Some have been providing high-quality services at reasonable prices for decades.
Others change their names three times a year because their business models involve bilking unsuspecting customers and dodging federal regulators.
Hands down, the best way to avoid being a victim is by doing your research, and using a company you can trust.
“Bad weather and traffic jams may increase cost.”
Under no circumstances should inclement weather or unforeseen traffic issues result in additional charges.
Bring this up on the front-end when you’re screening companies.
Issues like these may legitimately delay delivery, but if you’re told you may be financially responsible for things over which you have no control, run for the hills.
“The price I was quoted will be my final cost.”
Though we often assume estimates are fixed, sometimes they’re not.
If you change dates or decide to move a Hummer instead of a Prius, the cost will definitely go up.
But if you haven’t changed dates or any other move details, there’s no reason this should be the case.
This is precisely why you’ll want to read a sample copy of the contract BEFORE signing on the dotted line.
If they’re unwilling to share their contract with you, it’s not a good sign.
|Open transport||Enclosed transport||Average cost|
|Less than 150 miles||$260||$509||$385|
|150 to 500||$604||$949||$777|
|501 to 1,000||$984||$1,459||$1,222|
|1,001 to 1,500||$1,127||$1,508||$1,318|
|More than 1,500||$1,332||$1,944||$1,638|
*Costs were calculated from partner websites using multiple lanes, vehicle models, transport types, and dates. The auto transportation market is subject to wide price swings, so the above figures should be used as general points of reference only.
1. How much does it cost to ship a car?
Usually between about $400 and $2,000.
The actual cost will depend on vehicle condition and value, distance, the time of year, and if it’s a car, truck, or SUV.
2. What is the cheapest way to ship a car?
Funny you should ask. We have an article answering just that.
Check out: The Cheapest Way to Ship a Car
3. How much does it cost to ship a car from New York to Los Angeles?
About $1,300 on the low side, to more than twice that for an SUV in an enclosed trailer.
4. What is the best company to ship a car?
There are a number of top auto shipping companies we’ve already vetted for you.
5. What is the average cost-per-mile to ship a car?

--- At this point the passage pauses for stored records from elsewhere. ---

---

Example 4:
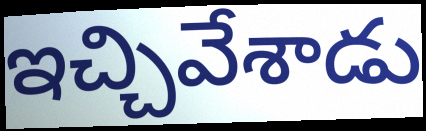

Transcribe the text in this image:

ఇచ్చివేశాడు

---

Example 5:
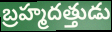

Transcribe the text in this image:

బ్రహ్మదత్తుడుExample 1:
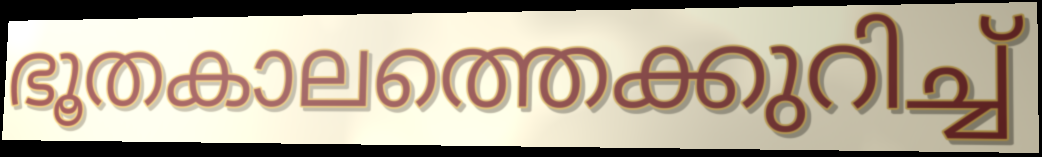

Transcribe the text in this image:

ഭൂതകാലത്തെക്കുറിച്ച്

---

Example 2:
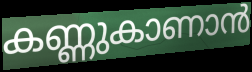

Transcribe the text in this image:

കണ്ണുകാണാൻ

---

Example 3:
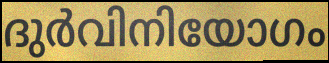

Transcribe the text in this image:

ദുർവിനിയോഗം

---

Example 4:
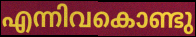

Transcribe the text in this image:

എന്നിവകൊണ്ടു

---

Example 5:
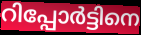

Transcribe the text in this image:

റിപ്പോർട്ടിനെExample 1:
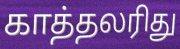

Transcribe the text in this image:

காத்தலரிது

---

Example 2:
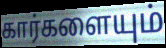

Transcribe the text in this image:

கார்களையும்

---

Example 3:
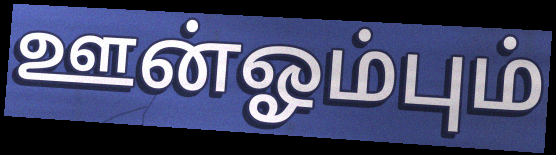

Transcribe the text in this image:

ஊன்ஓம்பும்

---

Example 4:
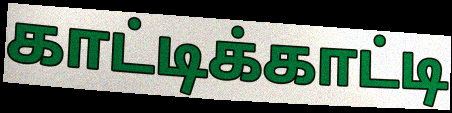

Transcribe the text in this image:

காட்டிக்காட்டி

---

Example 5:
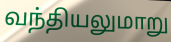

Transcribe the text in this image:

வந்தியலுமாறு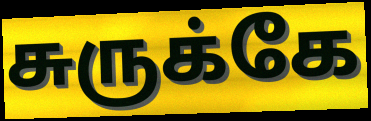
சுருக்கே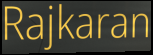
Rajkaran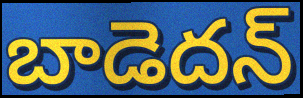
బాడెదన్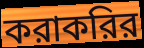
করাকরির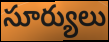
సూర్యులు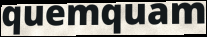
quemquam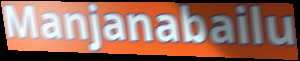
Manjanabailu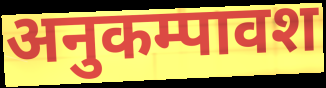
अनुकम्पावशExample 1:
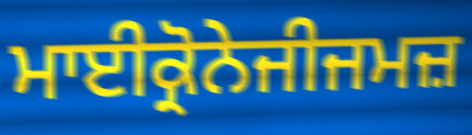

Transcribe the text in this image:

ਮਾਈਕ੍ਰੋਨੇਜੀਜਮਜ਼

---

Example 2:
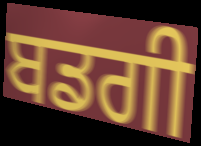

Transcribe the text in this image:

ਬਡਗੀ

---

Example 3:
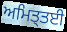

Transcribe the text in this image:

ਅਮਿਤ੍ਤਈ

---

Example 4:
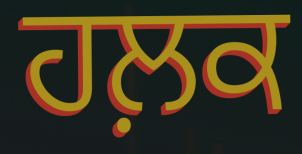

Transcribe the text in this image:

ਹਲ਼ਕ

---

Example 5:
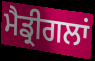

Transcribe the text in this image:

ਮੈਡ੍ਰੀਗਲਾਂ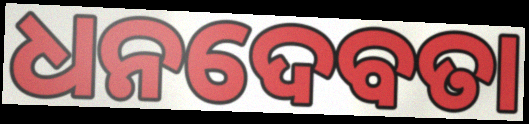
ଧନଦେବତା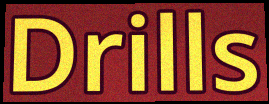
DrillsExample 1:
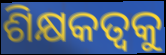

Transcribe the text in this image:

ଶିକ୍ଷକତ୍ଵକୁ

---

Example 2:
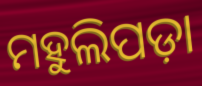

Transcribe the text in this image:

ମହୁଲିପଡ଼ା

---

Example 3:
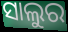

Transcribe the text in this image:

ସାଲୁର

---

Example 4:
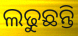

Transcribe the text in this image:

ଲଢୁଛନ୍ତି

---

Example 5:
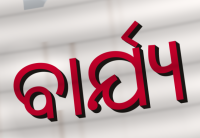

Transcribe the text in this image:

ବାର୍ଯ୍ୟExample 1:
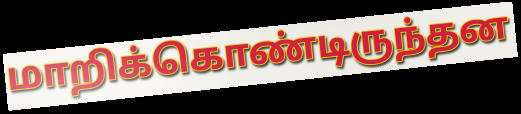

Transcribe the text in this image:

மாறிக்கொண்டிருந்தன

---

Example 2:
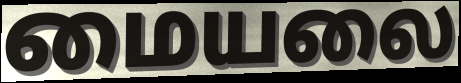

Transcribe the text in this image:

மையலை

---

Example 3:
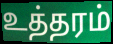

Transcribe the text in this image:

உத்தரம்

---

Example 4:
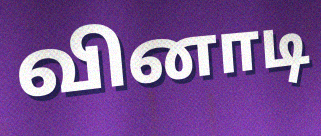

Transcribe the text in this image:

வினாடி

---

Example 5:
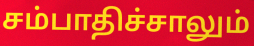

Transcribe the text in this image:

சம்பாதிச்சாலும்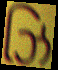
ઝિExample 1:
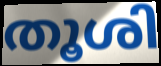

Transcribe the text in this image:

തൂശി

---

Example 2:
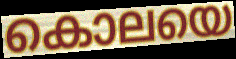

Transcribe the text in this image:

കൊലയെ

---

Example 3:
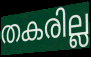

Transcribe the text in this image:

തകരില്ല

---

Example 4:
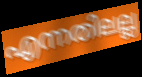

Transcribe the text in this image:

എന്നതിലല്ല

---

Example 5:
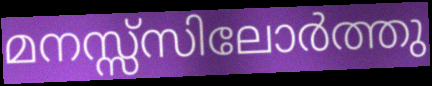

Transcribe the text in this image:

മനസ്സ്സിലോർത്തു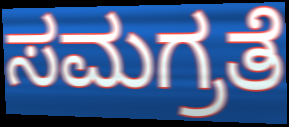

Based on national averages, it usually costs about $1.30 per mile to ship a car.
If your car is moving a short distance, however, the rate will likely be higher.
For long-distance automobile relocations, the rate-per-mile can be significantly less.
Like opting for a jumbo bottle of ketchup instead of a tiny one, there are built-in discounts for buying in bulk—in this case, bulk miles.
6. Do car transport costs depend on the shipping company?
Yes, car transport costs can vary greatly from one company to another.
Companies consider a number of factors before determining how much they’ll charge for a job.
7. How much does it cost to transport a car from Miami to Chicago?
About $940 on the low side, to nearly $1,400 for an inoperable vehicle in an enclosed trailer.
8. What is the average price to ship a car on an open carrier?
The average price is slightly less than $700, but actual costs can range from just over $300 on short moves, to well over $1,500 on the longest.
9. Does car shipping cost a lot?
You can often save big bucks by moving during the non-peak months, and by being flexible with pick-up and delivery locations and dates.
Auto transport companies love flexible customers!